# [EXERCISE DIRECTIONS]
Each record must be copied in full and unchanged; any image it holds is excluded.
Segment Start: SOURCE INFORMATION
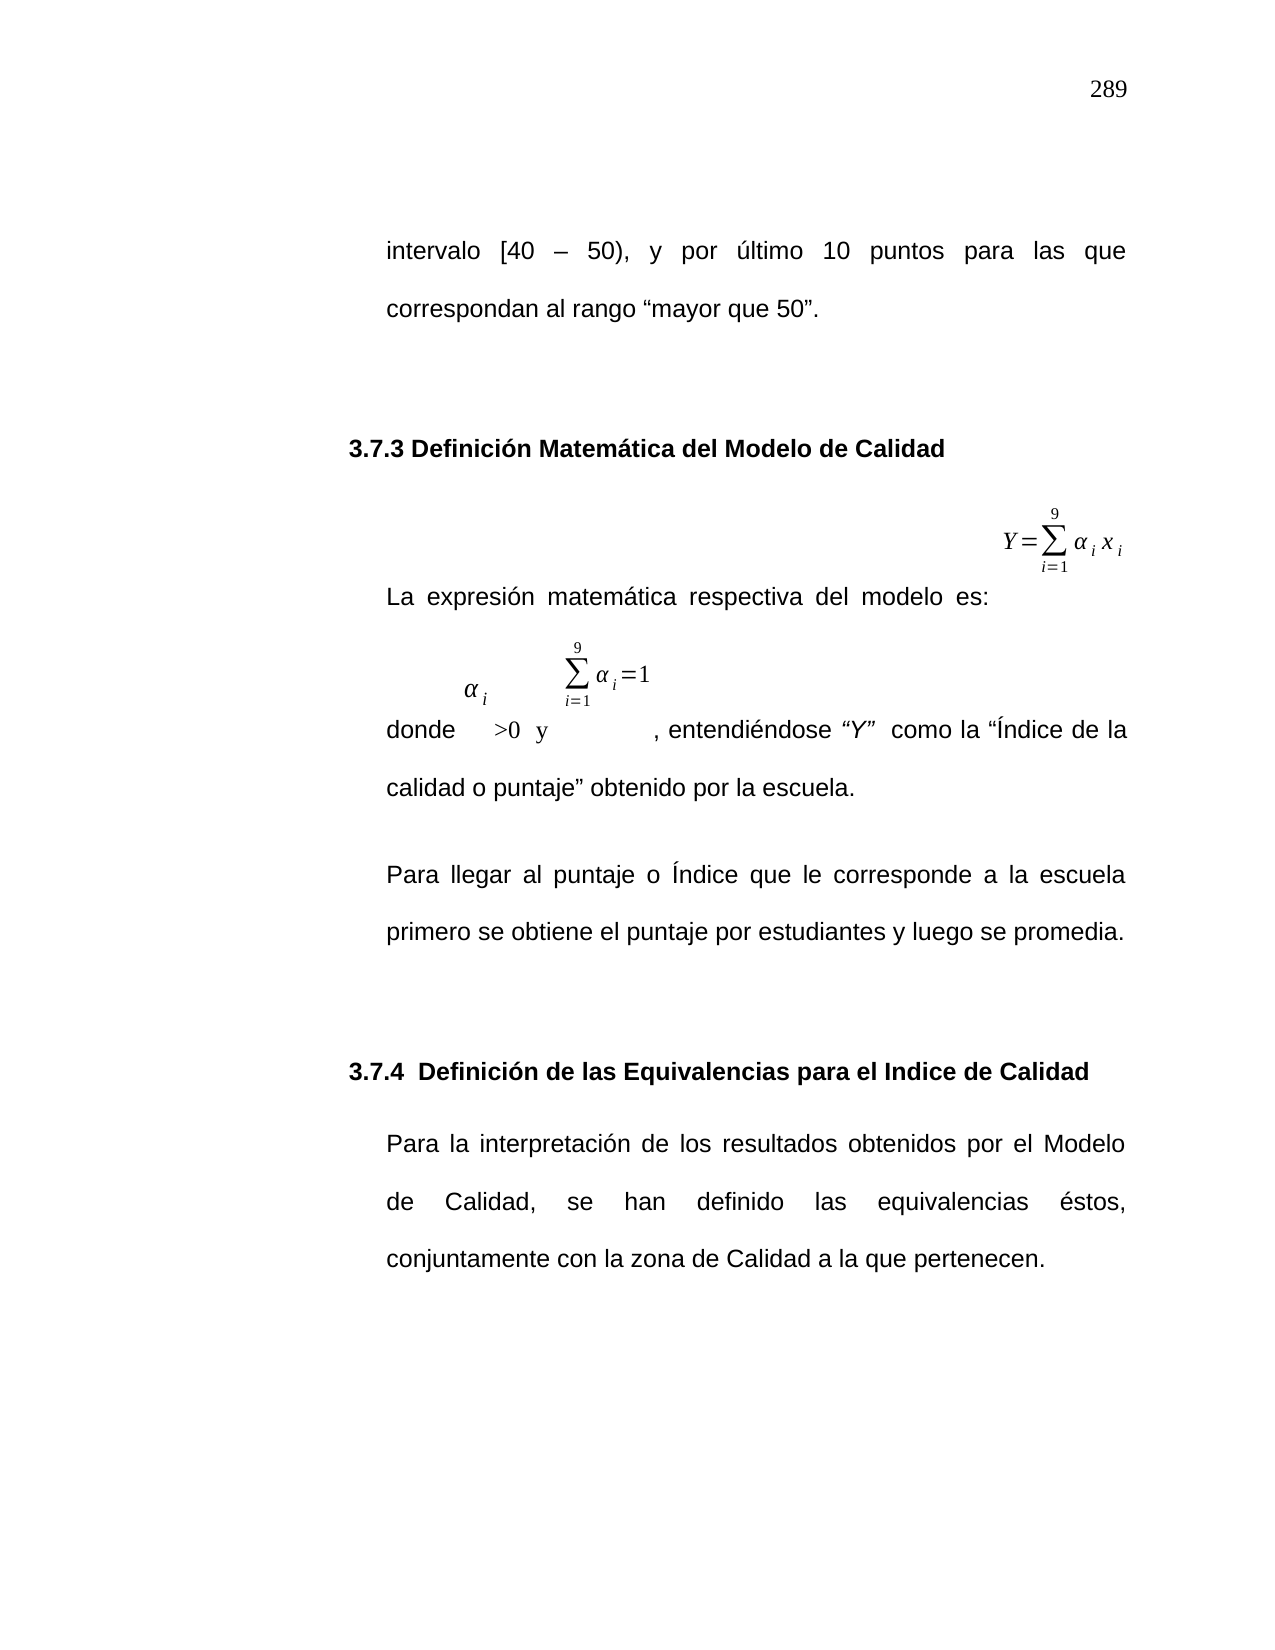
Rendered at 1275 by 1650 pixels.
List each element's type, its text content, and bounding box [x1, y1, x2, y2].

text 3.7.3 Definición Matemática del Modelo de Calidad [348, 433, 1127, 462]
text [386, 236, 1127, 322]
text La expresión matemática respectiva del modelo es: donde >0 y , entendiéndose “Y” como la “Índice de la calidad o puntaje” obtenido por la escuela. [386, 506, 1127, 802]
text 3.7.4 Definición de las Equivalencias para el Indice de Calidad [348, 1057, 1127, 1086]
text Para llegar al puntaje o Índice que le corresponde a la escuela primero se obtiene el puntaje por estudiantes y luego se promedia. [386, 860, 1127, 946]
text Para la interpretación de los resultados obtenidos por el Modelo de Calidad, se han definido las equivalencias éstos, conjuntamente con la zona de Calidad a la que pertenecen. [386, 1129, 1127, 1273]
Segment End: SOURCE INFORMATION
# [RESPONSE AREA]
Rendered at 1275 by 1650 pixels.
List each element's type, its text content, and bounding box [x1, y1, x2, y2].

text 3.7.3 Definición Matemática del Modelo de Calidad [348, 433, 1127, 462]
text [386, 236, 1127, 322]
text La expresión matemática respectiva del modelo es: donde >0 y , entendiéndose “Y” como la “Índice de la calidad o puntaje” obtenido por la escuela. [386, 506, 1127, 802]
text 3.7.4 Definición de las Equivalencias para el Indice de Calidad [348, 1057, 1127, 1086]
text Para llegar al puntaje o Índice que le corresponde a la escuela primero se obtiene el puntaje por estudiantes y luego se promedia. [386, 860, 1127, 946]
text Para la interpretación de los resultados obtenidos por el Modelo de Calidad, se han definido las equivalencias éstos, conjuntamente con la zona de Calidad a la que pertenecen. [386, 1129, 1127, 1273]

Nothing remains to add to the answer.